My third week at Recurse was a little more eclectic than the past two:
- I got halfway done with my plans to add subscription support to my toy document store - currently you can subscribe to individual documents, but subscriptions to collections of documents aren’t supported.
- For “Impossible Stuff Day” I started on a web toy that connects many users, all playing piano notes that propagate from their locations in near-real-time. True to the theme of Impossible Stuff I didn’t quite hit the mark: my visualization of lat/long didn’t come together, and the piano notes themselves sound very harsh. I’ll probably pick this project back up in week 5 and polish those aspects!
- At Creative Coding I made a tiny text game with Sam. It pulls a random page from Simple English Wikipedia and replaces one of the words with a randomly chosen impostor. The player must guess which word doesn’t belong. It’s surprisingly fun for something we slapped together in two hours.

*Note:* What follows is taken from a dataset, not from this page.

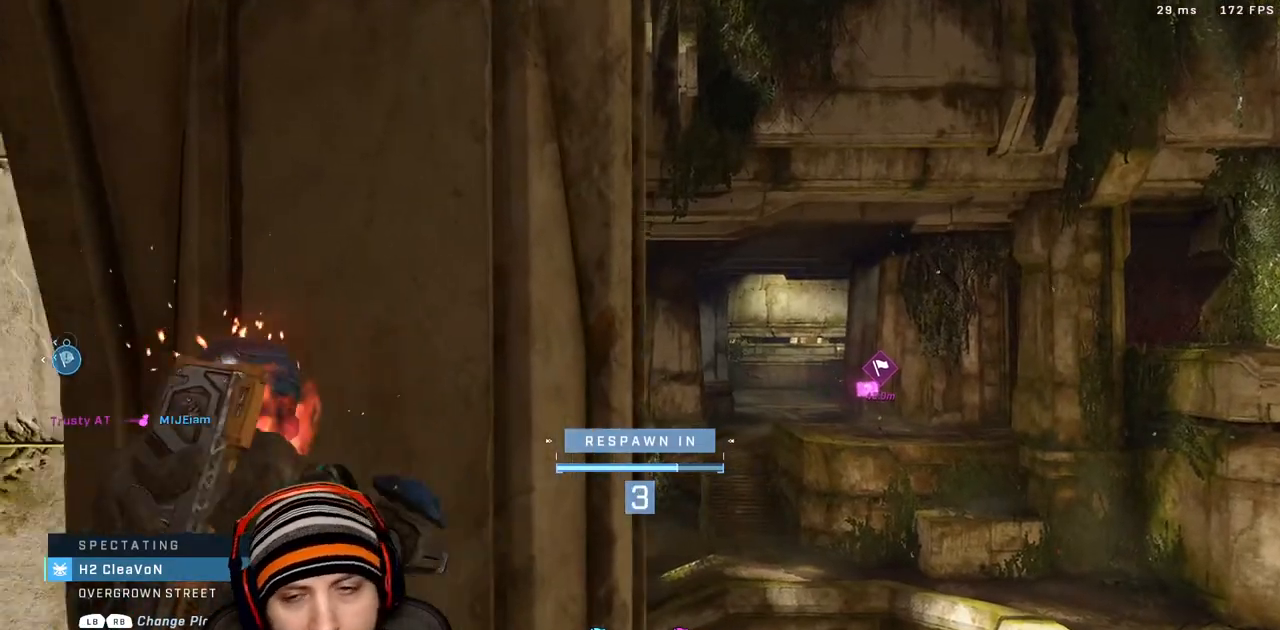
{"dt_ms": 500, "buttons": ["X"], "left_stick": "up", "right_stick": "center", "events": [[167, "X", "down"], [250, "X", "up"], [400, "X", "down"]]}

- Diagnostics from my programming language’s LSP now show up in my editor (very excited about this one).
- The “practical language design” group met at a time that worked for me, and we talked about parser techniques.

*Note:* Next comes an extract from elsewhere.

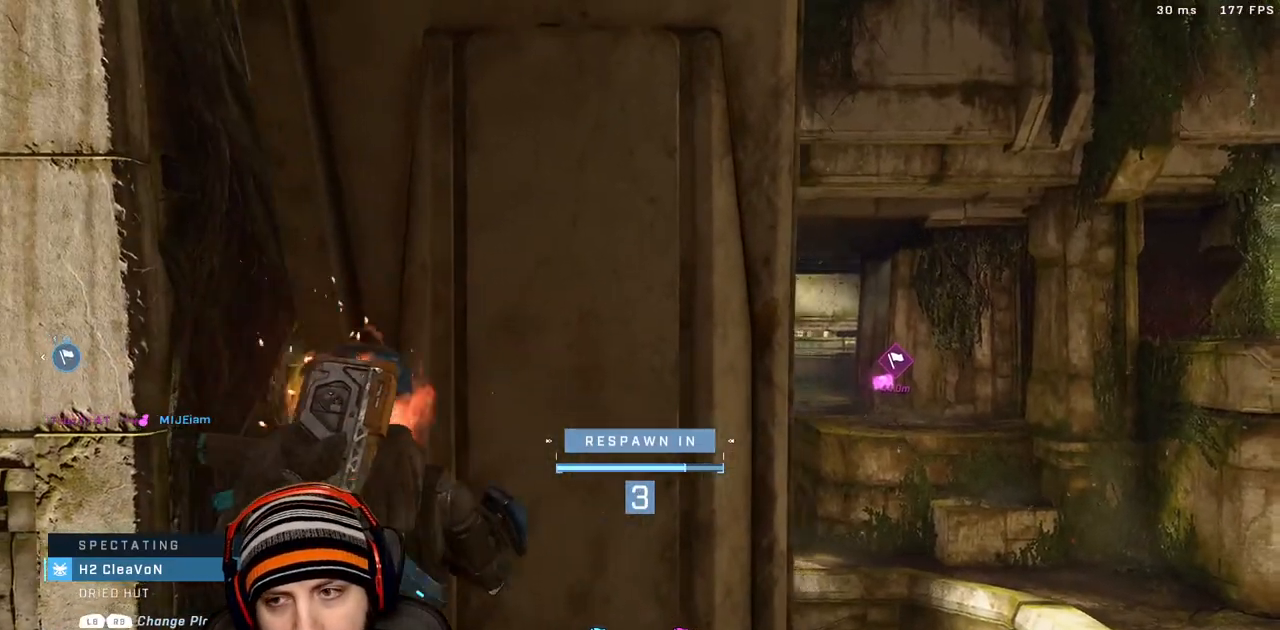
{"dt_ms": 500, "buttons": [], "left_stick": "up", "right_stick": "center", "events": [[50, "X", "up"], [233, "left_stick", "center"], [483, "left_stick", "up"]]}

- Got to chat with Shae about programming langauges, Haskell, Rust, substructural type systems, and a bunch of other stuff.
- Paired with Anna on her project to create a reference-counted pointer in Zig. Bonus points: Got to play with Zed’s collaboration tools for the first time.
- My blog now supports creating draft links which aren’t linked in its feeds, but can be shared privately. This will be very helpful for asking for feedback on draft posts.
This upcoming week I plan to participate in the RC game jam, write some blog posts about what I’ve learned thus far in my batch, and start learning the very basics of compiler optimizations. If inspiration strikes I’d like to write a program in Roc or futz with Bluetooth.